* [Dataset records]:
----

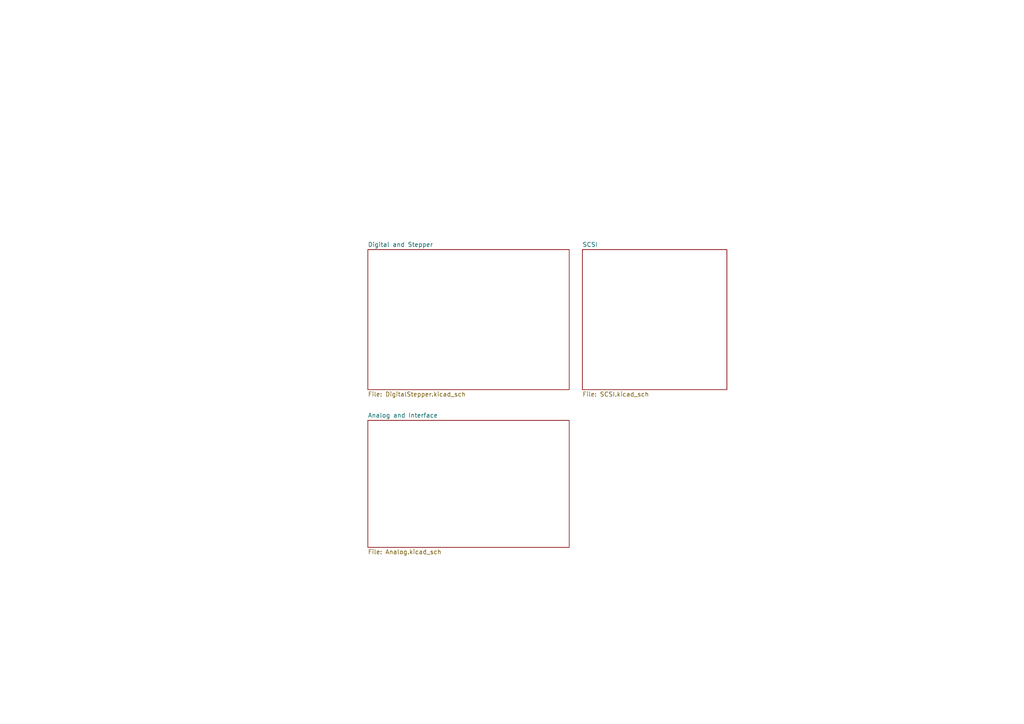
<source format=kicad_sch>
(kicad_sch (version 20230121) (generator eeschema)

  (uuid ab051101-9873-4946-8bd3-ad87d2c27dee)

  (paper "A4")

  


  (sheet (at 106.68 121.92) (size 58.42 36.83) (fields_autoplaced)
    (stroke (width 0.1524) (type solid))
    (fill (color 0 0 0 0.0000))
    (uuid 1a016fd1-713c-4465-85c1-58d91bf29690)
    (property "Sheetname" "Analog and Interface" (at 106.68 121.2084 0)
      (effects (font (size 1.27 1.27)) (justify left bottom))
    )
    (property "Sheetfile" "Analog.kicad_sch" (at 106.68 159.3346 0)
      (effects (font (size 1.27 1.27)) (justify left top))
    )
    (instances
      (project "st225_20427"
        (path "/ab051101-9873-4946-8bd3-ad87d2c27dee" (page "3"))
      )
    )
  )

  (sheet (at 168.91 72.39) (size 41.91 40.64) (fields_autoplaced)
    (stroke (width 0.1524) (type solid))
    (fill (color 0 0 0 0.0000))
    (uuid 9bad01b0-dabc-4c14-91d1-3d4625d171ca)
    (property "Sheetname" "SCSI" (at 168.91 71.6784 0)
      (effects (font (size 1.27 1.27)) (justify left bottom))
    )
    (property "Sheetfile" "SCSI.kicad_sch" (at 168.91 113.6146 0)
      (effects (font (size 1.27 1.27)) (justify left top))
    )
    (instances
      (project "st225_20427"
        (path "/ab051101-9873-4946-8bd3-ad87d2c27dee" (page "4"))
      )
    )
  )

  (sheet (at 106.68 72.39) (size 58.42 40.64) (fields_autoplaced)
    (stroke (width 0.1524) (type solid))
    (fill (color 0 0 0 0.0000))
    (uuid dbd0d083-2822-4cc9-a670-4535f72ba9e6)
    (property "Sheetname" "Digital and Stepper" (at 106.68 71.6784 0)
      (effects (font (size 1.27 1.27)) (justify left bottom))
    )
    (property "Sheetfile" "DigitalStepper.kicad_sch" (at 106.68 113.6146 0)
      (effects (font (size 1.27 1.27)) (justify left top))
    )
    (instances
      (project "st225_20427"
        (path "/ab051101-9873-4946-8bd3-ad87d2c27dee" (page "2"))
      )
    )
  )

  (sheet_instances
    (path "/" (page "1"))
  )
)

</source>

----

* [Aim of the task]: The answer must be all the lines above that hold the word "SCSI".

* [Solution]:
    (property "Sheetname" "SCSI" (at 168.91 71.6784 0)
    (property "Sheetfile" "SCSI.kicad_sch" (at 168.91 113.6146 0)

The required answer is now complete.